One of the ways mainstream media talks about things is in binaries. People are either book readers or they read nothing at all, for example. Women are either sluts or they aren’t having any sex at all.
People are either caregivers or they have disabilities and thus are cared for.
Or so I keep hearing.
So, when we talk about needs relating to children with disabilities, somehow the idea that there may be parents with disabilities who are primary caretakers for these children is missed. When we talk about caring for elderly or disabled parents or extended family members, we don’t talk about how to do that if you are also disabled. Because people with disabilities are cared for, right? You can’t be both cared for and caring for someone, right? Right?
Right now, I’m getting a lot of literature sent my way about “caring for” a spouse with Cancer. That literature will often include the information given by Family Caregiver Network Society: “We understand the common feelings of isolation, helplessness, exhaustion, stress, anger and guilt faced by family caregivers.”
All of that is often true for caregivers. But for some of us, that stuff is unrelated to being a caregiver because it comes from our status as people with disabilities in the first place.

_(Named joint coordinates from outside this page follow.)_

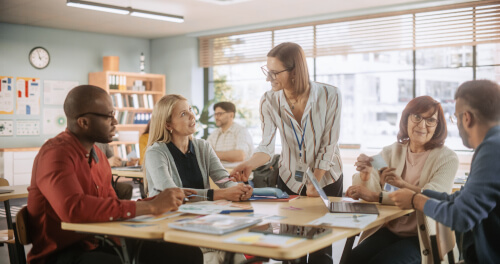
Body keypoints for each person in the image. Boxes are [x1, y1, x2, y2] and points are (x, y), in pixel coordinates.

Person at [26, 85, 203, 264]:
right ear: (84, 122)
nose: (115, 122)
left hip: (101, 242)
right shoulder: (56, 153)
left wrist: (158, 201)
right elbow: (73, 209)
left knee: (186, 253)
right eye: (108, 116)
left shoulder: (99, 157)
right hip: (62, 254)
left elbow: (112, 205)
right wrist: (151, 207)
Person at [230, 42, 343, 264]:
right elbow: (267, 146)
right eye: (267, 71)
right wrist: (250, 164)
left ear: (294, 71)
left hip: (327, 178)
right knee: (291, 247)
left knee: (321, 247)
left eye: (274, 73)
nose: (268, 78)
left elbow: (329, 144)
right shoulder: (269, 100)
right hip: (290, 178)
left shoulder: (330, 95)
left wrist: (315, 182)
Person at [390, 80, 500, 264]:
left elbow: (461, 216)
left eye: (455, 117)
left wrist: (414, 200)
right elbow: (459, 200)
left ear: (467, 118)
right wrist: (418, 193)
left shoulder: (492, 150)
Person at [344, 96, 459, 264]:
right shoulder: (391, 151)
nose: (422, 125)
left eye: (430, 120)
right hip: (390, 230)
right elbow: (368, 189)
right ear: (406, 120)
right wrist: (366, 175)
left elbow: (434, 196)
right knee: (352, 259)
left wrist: (400, 185)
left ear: (437, 127)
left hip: (422, 236)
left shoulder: (448, 158)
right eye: (417, 117)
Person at [144, 94, 253, 202]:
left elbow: (223, 179)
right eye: (183, 114)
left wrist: (238, 189)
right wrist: (220, 194)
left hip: (200, 214)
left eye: (190, 109)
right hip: (166, 216)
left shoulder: (203, 146)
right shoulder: (155, 152)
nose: (192, 116)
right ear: (168, 125)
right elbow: (172, 193)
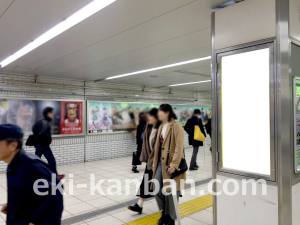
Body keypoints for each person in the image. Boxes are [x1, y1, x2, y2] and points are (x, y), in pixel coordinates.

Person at [0, 124, 63, 225]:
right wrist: (14, 204)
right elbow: (28, 192)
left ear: (13, 145)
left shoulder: (31, 165)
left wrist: (37, 221)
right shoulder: (13, 164)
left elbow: (56, 190)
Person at [152, 104, 186, 225]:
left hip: (171, 163)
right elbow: (157, 146)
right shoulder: (161, 126)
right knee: (156, 188)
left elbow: (179, 146)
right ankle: (164, 212)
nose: (158, 114)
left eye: (160, 112)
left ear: (167, 113)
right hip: (161, 163)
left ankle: (170, 218)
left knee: (171, 191)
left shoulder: (176, 126)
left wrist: (174, 164)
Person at [128, 108, 161, 214]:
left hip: (160, 162)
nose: (148, 118)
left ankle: (166, 209)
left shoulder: (162, 129)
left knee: (160, 186)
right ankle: (139, 205)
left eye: (150, 116)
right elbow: (146, 144)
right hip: (151, 161)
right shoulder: (149, 128)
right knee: (146, 182)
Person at [33, 107, 65, 179]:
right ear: (48, 113)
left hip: (37, 145)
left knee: (36, 160)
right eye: (51, 113)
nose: (52, 115)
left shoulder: (39, 121)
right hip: (43, 145)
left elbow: (34, 130)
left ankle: (33, 175)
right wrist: (48, 141)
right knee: (51, 160)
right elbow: (43, 134)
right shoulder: (45, 122)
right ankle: (55, 176)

I think this feeds into the ideas of disabled people as passive receptors of whatever, who never act on their own, who can’t act on their own, and whose only stories are those of being a burden. These perceptions feed into how and what support is given to families affected by disabilities that have long-term caring needs, what accommodations are made for meetings with caregivers (I was invited to a meeting in a space that isn’t wheelchair accessible, for example), and basically how society views everything to do with being disabled. Suddenly, your whole life is perceived as a burden to others, with nothing to live for and nothing to look forward to.
I know there are readers of this blog who are disabled and care for others, either in their homes or workplaces. I want to talk about how we are both disabled and carers. [1. ETA: It is not my intention to imply that if you are not both/and in this case, you are somehow a burden or not worth talking about, or ruining it somehow for everyone else. I am just focusing this particular discussion on that bit of intersectionality.]